Competing Notions of Search for Home: Behavioural Economics and Housing Markets

Pages 21-37 | Published online: 30 May 2016
 

Abstract

The frequent use of the unifying term “behavioural economics” in contemporary economic theories and English housing policies masks divergent accounts of human ability, search processes and housing markets. The resurgence in interest in the behaviours of housing markets brings exchange mechanisms and housing search processes into sharp focus; this paper provides and applies a framework to assess the compatibility of behavioural economics theories of housing search. Assessing the ontological commitments of theories is possible through analysis of their conceptualizations of human ability, the search process and the structure and operation of the market.
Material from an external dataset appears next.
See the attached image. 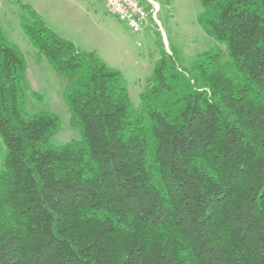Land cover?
<instances>
[{"label":"trees","instance_id":"1","mask_svg":"<svg viewBox=\"0 0 264 264\" xmlns=\"http://www.w3.org/2000/svg\"><path fill=\"white\" fill-rule=\"evenodd\" d=\"M215 44L121 74L34 13L23 29L70 81L80 140L24 112L26 65L0 31V264H264V0H200Z\"/></svg>","mask_w":264,"mask_h":264},{"label":"rangeland","instance_id":"2","mask_svg":"<svg viewBox=\"0 0 264 264\" xmlns=\"http://www.w3.org/2000/svg\"><path fill=\"white\" fill-rule=\"evenodd\" d=\"M157 4L156 21L149 14L137 34L110 13L102 0H0V31L21 54L25 65L24 112L47 111L56 115L60 128L51 139L54 145L80 140V131L70 123L63 98L69 79L38 53L24 32L23 24L33 22L32 13L56 36L78 50L93 52L126 82L129 99L139 105V94L152 75L162 54L176 59L180 67L208 51L215 41L200 27V0H152ZM142 4L148 11L151 5ZM4 157L0 141V169Z\"/></svg>","mask_w":264,"mask_h":264},{"label":"built area","instance_id":"3","mask_svg":"<svg viewBox=\"0 0 264 264\" xmlns=\"http://www.w3.org/2000/svg\"><path fill=\"white\" fill-rule=\"evenodd\" d=\"M108 11L114 14L119 21L125 24L127 29L137 34L147 23V18L151 14L156 21L157 4L152 0H102ZM142 1L151 5L147 11Z\"/></svg>","mask_w":264,"mask_h":264}]
</instances>
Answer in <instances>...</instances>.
This assessment reveals a spectrum of diversity; distinctions between “old” and “new” behavioural economics are evident despite there being only limited acknowledgement of this variation. Whilst significant contributions to housing economics have taken place across the spectrum, clear distinctions are needed to prevent policy-makers’ inadvertently misapplying incompatible approaches to behavioural economics and to prevent inappropriate synthesis in academic theorization.

Notes

1. There is a caveat to this claim. This view does not consider time, and the delays between a dwelling becoming available and marketed online. In slow markets this may be of little concern, but it is feasible that in hot markets the dwelling may be transacted before the details have been submitted online. This may be more likely in the rental market than in the freehold market, where time may be of greater significance.